Would you transcribe the line containing "toute la période de récolte des fleurs." and every line after it, through the end of the records below, exactly and with nothing else?

Data provided =
#####

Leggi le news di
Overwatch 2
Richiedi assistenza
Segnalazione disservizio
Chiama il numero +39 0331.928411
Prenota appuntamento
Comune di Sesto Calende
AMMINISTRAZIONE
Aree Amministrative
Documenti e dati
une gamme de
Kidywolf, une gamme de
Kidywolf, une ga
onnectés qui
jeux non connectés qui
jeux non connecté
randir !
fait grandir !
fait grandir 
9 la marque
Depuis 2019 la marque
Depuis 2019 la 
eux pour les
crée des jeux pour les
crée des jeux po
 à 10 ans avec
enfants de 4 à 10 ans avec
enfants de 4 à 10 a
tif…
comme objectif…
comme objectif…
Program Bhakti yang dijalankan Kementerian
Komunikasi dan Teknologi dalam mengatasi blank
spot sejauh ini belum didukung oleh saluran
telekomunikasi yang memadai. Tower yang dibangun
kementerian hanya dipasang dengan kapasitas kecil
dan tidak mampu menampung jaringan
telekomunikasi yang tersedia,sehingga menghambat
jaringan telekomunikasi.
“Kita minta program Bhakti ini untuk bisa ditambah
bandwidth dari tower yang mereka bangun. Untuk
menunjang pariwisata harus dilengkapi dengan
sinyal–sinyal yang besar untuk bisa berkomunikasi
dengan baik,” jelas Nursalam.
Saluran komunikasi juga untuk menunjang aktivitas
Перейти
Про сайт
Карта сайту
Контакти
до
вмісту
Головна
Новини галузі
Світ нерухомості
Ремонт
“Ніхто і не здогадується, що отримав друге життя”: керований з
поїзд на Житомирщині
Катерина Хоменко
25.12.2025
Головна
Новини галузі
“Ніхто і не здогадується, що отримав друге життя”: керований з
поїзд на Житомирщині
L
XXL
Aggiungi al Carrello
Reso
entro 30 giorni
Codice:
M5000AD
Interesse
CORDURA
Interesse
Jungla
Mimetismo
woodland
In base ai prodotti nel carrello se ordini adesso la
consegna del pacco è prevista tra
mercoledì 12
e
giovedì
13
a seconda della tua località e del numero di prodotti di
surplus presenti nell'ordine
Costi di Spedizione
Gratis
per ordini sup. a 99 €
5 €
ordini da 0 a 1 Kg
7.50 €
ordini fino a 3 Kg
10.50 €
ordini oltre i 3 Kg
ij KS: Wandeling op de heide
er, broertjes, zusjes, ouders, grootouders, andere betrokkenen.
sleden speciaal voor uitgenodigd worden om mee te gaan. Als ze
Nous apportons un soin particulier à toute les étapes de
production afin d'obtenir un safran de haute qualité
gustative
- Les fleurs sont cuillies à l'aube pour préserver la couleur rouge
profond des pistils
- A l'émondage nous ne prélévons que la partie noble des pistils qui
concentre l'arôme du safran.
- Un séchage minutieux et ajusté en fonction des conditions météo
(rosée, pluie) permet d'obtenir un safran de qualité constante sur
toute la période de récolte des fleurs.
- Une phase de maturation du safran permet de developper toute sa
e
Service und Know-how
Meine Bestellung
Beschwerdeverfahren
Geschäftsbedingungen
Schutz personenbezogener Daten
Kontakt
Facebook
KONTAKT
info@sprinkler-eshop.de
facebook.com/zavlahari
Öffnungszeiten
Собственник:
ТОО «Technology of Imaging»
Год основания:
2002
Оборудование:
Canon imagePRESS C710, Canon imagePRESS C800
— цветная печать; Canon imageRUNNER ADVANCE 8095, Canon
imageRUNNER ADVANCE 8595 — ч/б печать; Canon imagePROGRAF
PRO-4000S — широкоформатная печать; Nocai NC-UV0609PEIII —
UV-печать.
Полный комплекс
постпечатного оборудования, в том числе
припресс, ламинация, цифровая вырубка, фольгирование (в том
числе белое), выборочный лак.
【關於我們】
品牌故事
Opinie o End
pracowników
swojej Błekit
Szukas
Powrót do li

#####

Response to the task =
toute la période de récolte des fleurs.
- Une phase de maturation du safran permet de developper toute sa
e
Service und Know-how
Meine Bestellung
Beschwerdeverfahren
Geschäftsbedingungen
Schutz personenbezogener Daten
Kontakt
Facebook
KONTAKT
info@sprinkler-eshop.de
facebook.com/zavlahari
Öffnungszeiten
Собственник:
ТОО «Technology of Imaging»
Год основания:
2002
Оборудование:
Canon imagePRESS C710, Canon imagePRESS C800
— цветная печать; Canon imageRUNNER ADVANCE 8095, Canon
imageRUNNER ADVANCE 8595 — ч/б печать; Canon imagePROGRAF
PRO-4000S — широкоформатная печать; Nocai NC-UV0609PEIII —
UV-печать.
Полный комплекс
постпечатного оборудования, в том числе
припресс, ламинация, цифровая вырубка, фольгирование (в том
числе белое), выборочный лак.
【關於我們】
品牌故事
Opinie o End
pracowników
swojej Błekit
Szukas
Powrót do li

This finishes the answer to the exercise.